Het kabinet kiest ook voor die strategie. De ene handelsmissie na de andere bezoekt Rusland, maar tegelijkertijd even over de mensenrechten keuvelen is er niet bij. In het genoemde ND-interview zegt staatsecretaris Heemskerk: “Het kabinet vindt dat we Rusland niet moeten isoleren. Bovendien komen met internationale handel ook andere normen naar Rusland”.
Het AIV en het kabinet huldigen dus het maakbaarheidsprincipe dat een bloeiende handel kan leiden tot verbetering van het sociale- en politieke klimaat in het land van de Russische beer.
Laten we er nu eens van uitgaan, dat ze daar gelijk in hebben. Welke handel kan daar dan het beste toe bijdragen? Ofwel: wat hebben de Russen dat goed is voor ons en wat hebben wij dat goed is voor de Russen?
Nu is het zo dat wij vooral gas, olie en steenkolen importeren en Rusland daar industriële en agrarische produkten voor terugkrijgt. Terwijl wij voor onze energie afhankelijk zijn van (onder andere) Rusland, is Rusland deels afhankelijk van Nederland voor voedsel.
Om te beginnen zou onze afhankelijkheid van externe energiebrandstoffen verkleind kunnen worden. Niet door hier dan maar de steenkolenmijnen weer open te gooien of kerncentrales te bouwen, maar meer werk te maken van alle andere mogelijkheden. Er is nog heel wat te winnen in kleinere oplossingen.
Een deel van de agrarische producten zouden meer aan Russische eisen kunnen voldoen. Dan moet Nederland wel snel de EU-richtlijnen in praktijk brengen en minder schadelijke stofjes op gewassen spuiten.

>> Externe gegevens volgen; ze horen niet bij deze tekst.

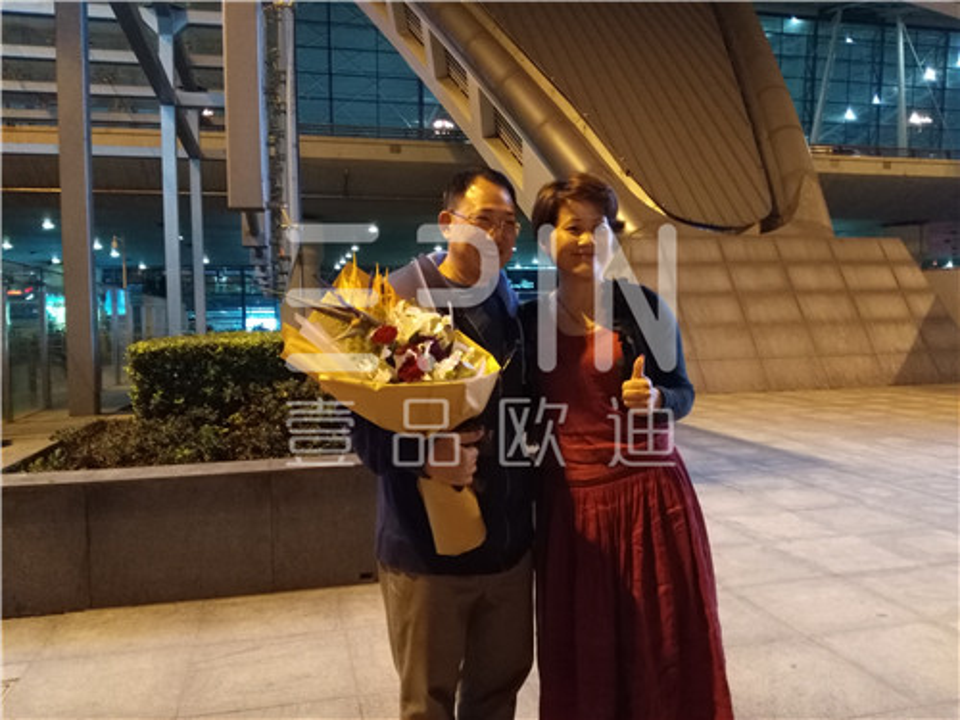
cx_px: 480
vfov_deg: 49.7
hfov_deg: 63.4
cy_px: 360
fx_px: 777
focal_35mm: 28
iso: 1337
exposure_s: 1/33
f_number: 2
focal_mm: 2.96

Daarmee is mijn vraag nog lang niet beantwoord.
Misschien liggen er kansen voor de ICT-sector en de medische technologie. De eerste moeten we voorzichtig mee zijn. Rusland zou best eens wat kunnen leren van de groeiende digitale controle over de burgers hier. Dat zou geen beste bijdrage aan de vrijheid van Russische burgers zijn.
Maar met behulp van betere medische technologie zou de Russische beer wellicht een stuk gezonder kunnen worden. En een gezond volk gaat misschien ook gezonder denken.
Wat denkt u? Is er handel te bedenken waar Russische en Nederlandse burgers beter van worden?